Technical Program

Paper Detail

Paper IDB-2-3.6
Paper Title Deep Face Recognizer Privacy Attack: Model Inversion Initialization by a Deep Generative Adversarial Data Space Discriminator
Authors Mahdi Khosravy, Kazuki Nakamura, Naoko Nitta, Noboru Babaguchi, Osaka University, Japan
Session B-2-3: Deep Generative Models for Media Clones and Its Detection
TimeWednesday, 09 December, 17:15 - 19:15
Presentation Time:Wednesday, 09 December, 18:30 - 18:45 Check your Time Zone
All times are in New Zealand Time (UTC +13)

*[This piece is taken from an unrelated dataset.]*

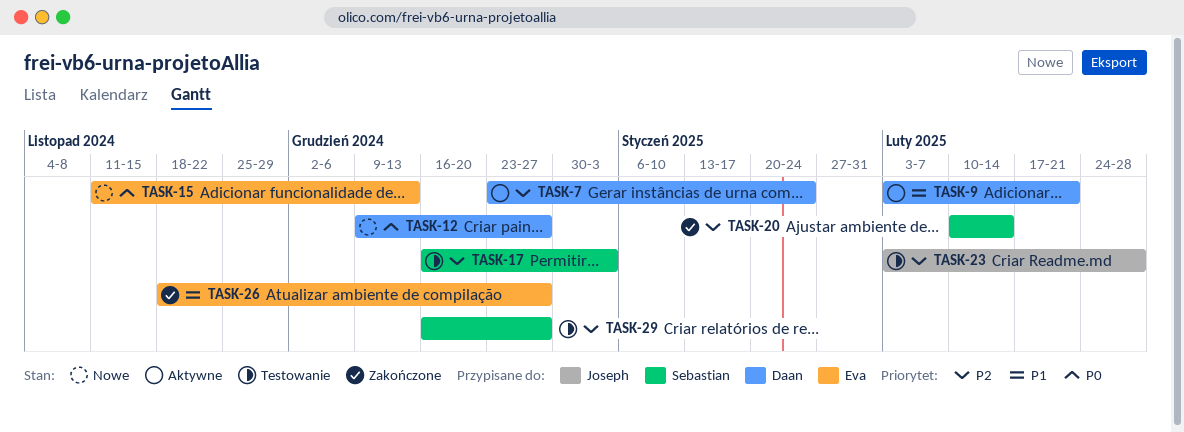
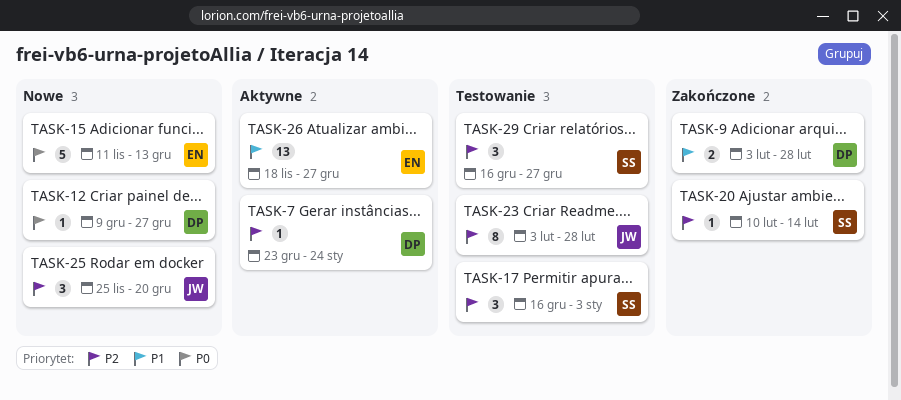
TASK-9, status: Aktywne -> Zakończone
TASK-9, due: Feb 21 -> Feb 28
TASK-25: none -> present
TASK-26, status: Zakończone -> Aktywne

Topic Multimedia Security and Forensics (MSF): Special Session: Deep Generative Models for Media Clones and Its Detection
Abstract A variety of Machine Learning (ML) applications involve data of privacy-sensitive content. Face recognizer is one of them which due to training by user identities face images, it is inherent to user face image as a critical biometric data. A face recognition system can be subject to privacy attacks even though it deploys a complex model structure like a deep-learning-based one. Because as the ML models advance to carry more complexity in structure and parameters, the privacy attack trends develop too. Model Inversion Attack (MIA) pioneered by Fredrikson et al [1] was applied on a shallow neural network of face recognizer, and its capability of privacy leakage was approved. Their work was on a white-box scenario wherein besides the model structure, the privacy-non-sensitive data of the users are partially available and used by the attacker for generation and leakage of the user identity face images. The present work improves the extension of MIA to deep learning models of face recognizers while performing without any data of the users. Despite the complexity of the deep models as an obstacle, this work improves the capability of MIA in this matter. To aim this goal, it initializes its training procedure by a seed image approved by a GAN-trained discriminator of face image data-space via its output probability value. In targeting two users' identities by MIA, the proposed technique approves its efficiency on a deep face recognition system. The recognition rates of the images generated by MIA associated with GAN data-space discriminator (GAN-DD) are higher than sole MIA and demonstrate efficiency improvement of deep MIA.